====== Excerpt provided
The six states were successful in engaging sufficient numbers of citizens to engage in dialogue about pandemic influenza policy issues; however, most states did not reach the goal of attracting 100 participants to meetings. Projects were successful in attracting a diversity of citizens to deliberations. Demographic characteristics of participants did not always match the characteristics of the broader communities within which the meetings were held but in some cases this was intentional. For example, in Washington there was a concerted effort to partner with community groups who could reach out to specific minority populations. In several states the focus was attracting certain sectors or groups within their communities rather than convening a representative sample; and in Nebraska the focus was on Native Americans/American Indians. Males were underrepresented across all states and older persons tended to be overrepresented. Most of the citizen meetings were representative of the broader community with respect to race and ethnicity; for meeting locations that were not representative, minority populations tended to be overrepresented. Participants also reflected a diversity of education levels, income levels and whether participants had children living at home. At all locations and across states, citizens, on average, agreed with the statement “Participants at this meeting represented a broad diversity of perspectives.” (See Figure 1.)
Figure 1. Perceptions of diversity by state (citizens).
2. How successful was the process in ensuring a sufficient level of citizen knowledge about pandemic influenza policy so they could engage in informed discussions?
For the most part, projects were successful in increasing the knowledge of citizens so they could engage in informed discussions about pandemic influenza. Knowledge increased in all states; however the change was statistically significant in only four of the states. Citizens generally believed they had enough knowledge to have well informed opinions about decisions related to pandemic influenza. Also, contrary to expectations, the processes across projects did not significantly level the playing field in terms of knowledge; participants were as varied in their level of knowledge at the end of the process as they were when they walked in the door. (See Table 1.)
Table 1. Participant knowledge by state.
3. Did the process result in a balanced, honest, and reasoned discussion of the issues and what would have improved the process?
Participants in the public engagement processes generally thought the deliberative processes were high quality. Participants believed the discussions were fair to all participants, individuals were comfortable talking in the discussion, the process helped them better understand the types of trade-offs involved in policy decisions, and the process produced independent information and resulted in a valuable outcome (see Table 2).
Table 2. Perceptions of process by state (citizens).
4. How did the process affect citizen perceptions about pandemic influenza policy options and values underlying those goals or options?
The projects were generally successful in influencing opinions about social values and policy options related to pandemic influenza. Citizen posttest ratings of importance of social values were significantly different than pre-test scores. This result indicates that overall as part of the deliberative processes conducted in each state, citizens changed their opinions about social values after being exposed to an educational presentation and discussing policy options. This result is important because it demonstrates that deliberative processes provide a different quality of input than surveys or polls.
============
Please rewrite the paragraph in the excerpt on pandemic influenza public engagement that begins "For the most part, projects were successful" as a short bulleted list of its main facts. The rows that come next are separate material and are not part of the excerpt on pandemic influenza public engagement.
====== Extracted material
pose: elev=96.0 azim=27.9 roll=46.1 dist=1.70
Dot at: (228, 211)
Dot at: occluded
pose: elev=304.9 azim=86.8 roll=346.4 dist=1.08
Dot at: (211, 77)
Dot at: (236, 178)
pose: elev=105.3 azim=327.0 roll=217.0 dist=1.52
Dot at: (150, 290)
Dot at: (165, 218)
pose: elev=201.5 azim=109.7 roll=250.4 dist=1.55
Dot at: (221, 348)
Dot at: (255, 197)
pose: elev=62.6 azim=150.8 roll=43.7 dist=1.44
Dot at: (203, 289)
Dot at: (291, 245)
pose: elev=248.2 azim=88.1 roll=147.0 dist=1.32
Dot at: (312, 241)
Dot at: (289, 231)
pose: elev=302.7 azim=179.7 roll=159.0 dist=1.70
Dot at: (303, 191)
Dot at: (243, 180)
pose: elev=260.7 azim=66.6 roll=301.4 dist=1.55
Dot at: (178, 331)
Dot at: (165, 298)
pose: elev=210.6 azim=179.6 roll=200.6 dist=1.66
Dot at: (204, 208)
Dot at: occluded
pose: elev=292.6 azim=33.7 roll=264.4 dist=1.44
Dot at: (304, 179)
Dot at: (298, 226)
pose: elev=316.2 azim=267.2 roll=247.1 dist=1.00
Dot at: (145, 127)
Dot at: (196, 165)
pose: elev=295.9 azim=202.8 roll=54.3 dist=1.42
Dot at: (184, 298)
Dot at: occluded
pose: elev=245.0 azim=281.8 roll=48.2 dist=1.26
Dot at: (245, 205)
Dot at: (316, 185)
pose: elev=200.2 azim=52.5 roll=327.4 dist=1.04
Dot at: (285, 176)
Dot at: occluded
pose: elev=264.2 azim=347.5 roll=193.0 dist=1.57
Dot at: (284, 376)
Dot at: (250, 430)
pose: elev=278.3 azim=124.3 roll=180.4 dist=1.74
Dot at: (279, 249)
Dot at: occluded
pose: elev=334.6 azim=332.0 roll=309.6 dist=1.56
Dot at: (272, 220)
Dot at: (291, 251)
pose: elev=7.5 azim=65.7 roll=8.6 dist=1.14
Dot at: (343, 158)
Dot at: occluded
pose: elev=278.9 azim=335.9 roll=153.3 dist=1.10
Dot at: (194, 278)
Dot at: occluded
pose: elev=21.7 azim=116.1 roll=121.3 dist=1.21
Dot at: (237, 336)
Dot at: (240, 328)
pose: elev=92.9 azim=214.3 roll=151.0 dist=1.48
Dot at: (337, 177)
============
- Written reply -
- Projects mostly raised citizens' knowledge enough for informed discussion of pandemic influenza.
- Knowledge rose in all states, but the change was statistically significant in only four.
- Citizens generally felt they knew enough to hold well-informed opinions on pandemic influenza decisions.
- Contrary to expectations, the processes did not significantly level knowledge. Participants varied as much at the end as at the start.